-- Work to complete --
Please give again, word for word, the lines that lie between the start of the listing below and the line with "line: (491, 638)", both included.

-- Input data --

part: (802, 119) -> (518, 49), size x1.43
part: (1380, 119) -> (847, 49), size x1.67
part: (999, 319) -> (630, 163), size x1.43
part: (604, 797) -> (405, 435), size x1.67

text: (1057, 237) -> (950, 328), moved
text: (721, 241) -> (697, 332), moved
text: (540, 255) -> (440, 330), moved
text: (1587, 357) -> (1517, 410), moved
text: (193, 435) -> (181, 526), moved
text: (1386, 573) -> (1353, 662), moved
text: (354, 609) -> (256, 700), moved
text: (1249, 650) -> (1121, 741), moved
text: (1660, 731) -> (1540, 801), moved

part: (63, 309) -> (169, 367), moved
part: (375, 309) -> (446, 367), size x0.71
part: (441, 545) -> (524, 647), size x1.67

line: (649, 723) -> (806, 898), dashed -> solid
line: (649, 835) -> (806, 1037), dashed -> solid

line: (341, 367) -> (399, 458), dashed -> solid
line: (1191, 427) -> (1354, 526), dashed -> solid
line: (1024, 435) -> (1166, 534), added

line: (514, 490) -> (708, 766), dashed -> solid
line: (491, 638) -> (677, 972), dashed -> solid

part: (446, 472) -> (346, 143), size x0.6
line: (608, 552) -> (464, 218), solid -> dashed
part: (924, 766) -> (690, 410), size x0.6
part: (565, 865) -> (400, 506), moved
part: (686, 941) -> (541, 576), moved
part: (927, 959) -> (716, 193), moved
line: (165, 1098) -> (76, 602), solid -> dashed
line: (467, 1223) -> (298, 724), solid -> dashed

-- Answer to this exercise --
part: (802, 119) -> (518, 49), size x1.43
part: (1380, 119) -> (847, 49), size x1.67
part: (999, 319) -> (630, 163), size x1.43
part: (604, 797) -> (405, 435), size x1.67

text: (1057, 237) -> (950, 328), moved
text: (721, 241) -> (697, 332), moved
text: (540, 255) -> (440, 330), moved
text: (1587, 357) -> (1517, 410), moved
text: (193, 435) -> (181, 526), moved
text: (1386, 573) -> (1353, 662), moved
text: (354, 609) -> (256, 700), moved
text: (1249, 650) -> (1121, 741), moved
text: (1660, 731) -> (1540, 801), moved

part: (63, 309) -> (169, 367), moved
part: (375, 309) -> (446, 367), size x0.71
part: (441, 545) -> (524, 647), size x1.67

line: (649, 723) -> (806, 898), dashed -> solid
line: (649, 835) -> (806, 1037), dashed -> solid

line: (341, 367) -> (399, 458), dashed -> solid
line: (1191, 427) -> (1354, 526), dashed -> solid
line: (1024, 435) -> (1166, 534), added

line: (514, 490) -> (708, 766), dashed -> solid
line: (491, 638) -> (677, 972), dashed -> solid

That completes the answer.